In the Budget 2021 speech on Monday, some farmers' organisations opposed Finance Minister Nirmala Sitharaman's statement that there has been a big change in the Minimum Support Price (MSP) system to ensure at least 1.5 times the cost of production for all crops, in addition to a steady rise in crop procurement. The argument was named 'eyewash' by the farming groups.
Bhartiya Kisan Union (Ekta-Ugrahan), one of Punjab's biggest farmers' unions, said that guaranteeing 1.5 times the cost of crop production does not help to tackle the plight of farmers as it does not have a remunerative price.
The BJP refused to enforce the advice of the Swaminathan Commission to address MSP according to the C2 formula plus 50%, as they vowed during the 2014 parliamentary polls. 'They've been betraying producers. It is a 'hollow and dishonest' idea to assert that maintaining 1.5 times the cost of output benefits farmers,' said BKU (U) General Secretary Sukhdev Singh Korikalan.
‘As far as the raise in procurement is concerned, in Punjab, Haryana and parts of Uttar Pradesh, the government has only procured crops such as wheat and paddy because farmers were protesting there. The government's procurement is minimal in other areas of the country. Even, after the current farm laws are applied and private markets continue to emerge, government procurement will inevitably collapse,' he added.

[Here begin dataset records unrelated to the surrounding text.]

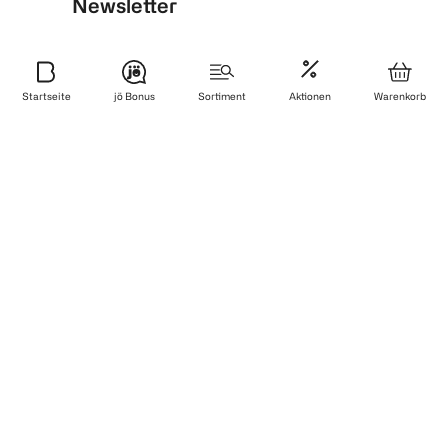
Newsletter
Anmelden & sparen
Startseite
jö Bonus
Sortiment
Aktionen
Warenkorb
BIPA App
Jetzt downloaden
Filialfinder
Dein Weg zu uns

Sarvan Singh Pandher of Kisan Mazdoor Sangarsh Samiti said the reason behind the increase in wheat and paddy procurement is attributed to the purchasing of food grains by private traders in states that lack the 'mandis' Agriculture Produce Marketing Committee (APMC); traders then sell the Punjab and Haryana mandis crop.
In neighboring States, private traders buy wheat-paddy from farmers at a lower price than the MSP and then sell it at MSP in 'Mandis' of Punjab and Haryana, alleged Mr. Pandher.
The government should make MSP a farmer's constitutional right as the price of 1.5 times the cost of production is just a 'eyewash,' he said.
General Secretary Harinder Singh of BKU (Lakhowal) expressed the opinion that the surge in procurement was due to private traders purchasing from farmers at a lower price and then selling it at the MSP in APMC 'mandis.'
Sitharaman said in her Budget speech that there was a steady growth in farmers' procurement of wheat, rice and pulses. In the case of wheat, the cumulative sum paid to farmers in 2013-2014 was ₹ 33,874 crore, ₹ 62,802 crore in 2019-2020 and ₹ 75,060 crore in 2020-2021, the minister said. Similarly for paddy, the sum paid in 2013-14 was about 63,928 crore, it was about ₹ 1,41,930 crore in 2019-2020 and it is expected to grow to about ₹ 172,752 crore in 2020-2021, she added.